*Excerpted passage*.
--------------------------------------------------

Rep. Ro Khanna, a leading progressive Democrat, said Sunday that he will not enter the primary to replace retiring Sen. Dianne Feinstein (D) of California and will instead support another candidate, Rep. Barbara Lee.
Khanna, who was a co-chair of Vermont Sen. Bernie Sanders’s 2020 presidential bid, said he will co-chair Lee’s campaign for the Senate.
Feinstein, 89, has held the seat since 1992 and announced last month that she will not seek reelection next year. Along with Lee, who is 76, Reps. Katie Porter, 49, and Adam B. Schiff, 62, both House Democrats, are running to replace Feinstein.
When CNN host Jake Tapper asked Khanna if he thought Schiff was a progressive, Khanna replied, “I’m glad that he is now for Medicare-for-all and some of the progressive policies.” Khanna is a deputy whip of the Congressional Progressive Caucus, and Lee is a member and former chair; Porter is also a member, while Schiff applied to join the caucus but then withdrew. “If he wants to join, that’s great,” Khanna said. “But I think Barbara Lee has had the track record for the past 20 years, really to earn a lot of the progressive trust.”
Khanna said the field of candidates in the race played a role in his decision to support Lee. Both Porter and Schiff are White and from Southern California.
“We don’t have a single African American woman in the United States Senate,” Khanna said. “She would fill that role. She’ll be the only candidate from Northern California.”
Khanna added that he thought Lee could consolidate the backing of progressives in the state. “The other two are formidable candidates. But I think Barbara Lee is going to be very, very strong,” Khanna said.
Lee’s campaign also released a statement saying Lee and Khanna will host a “virtual grass roots event” together on Monday evening. Khanna said in the statement that Lee “will deliver” on key progressive priorities like Medicare-for-all, a Green New Deal and ending the filibuster in the Senate. Lee said she is “honored” to receive Khanna’s endorsement and promised to “deliver real change.”
Feinstein, the oldest member of Congress, has faced criticism that she spent too long in her seat, and there has been a lot of speculation about her health. The senator announced early this month that she would be away from Congress recovering from shingles. In announcing her retirement last month, she joked with reporters: “It’s not till the end of next year, so don’t hold your breath.”
California Gov. Gavin Newsom (D) had said that if Feinstein vacated the seat before her term was up, he would appoint a Black woman to fill the role.

--------------------------------------------------

*Source material*.
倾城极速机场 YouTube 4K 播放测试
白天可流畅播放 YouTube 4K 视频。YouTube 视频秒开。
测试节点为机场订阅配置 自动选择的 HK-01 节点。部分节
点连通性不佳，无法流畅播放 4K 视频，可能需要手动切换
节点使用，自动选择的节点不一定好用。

--------------------------------------------------

*Your goal*.
Rewrite the article's passage between "Khanna, who was" and "to replace Feinstein.", inclusive, changing "seat" to "office". The records have no connection to the article.

*Result*.
Khanna, who was a co-chair of Vermont Sen. Bernie Sanders’s 2020 presidential bid, said he will co-chair Lee’s campaign for the Senate.
Feinstein, 89, has held the office since 1992 and announced last month that she will not seek reelection next year. Along with Lee, who is 76, Reps. Katie Porter, 49, and Adam B. Schiff, 62, both House Democrats, are running to replace Feinstein.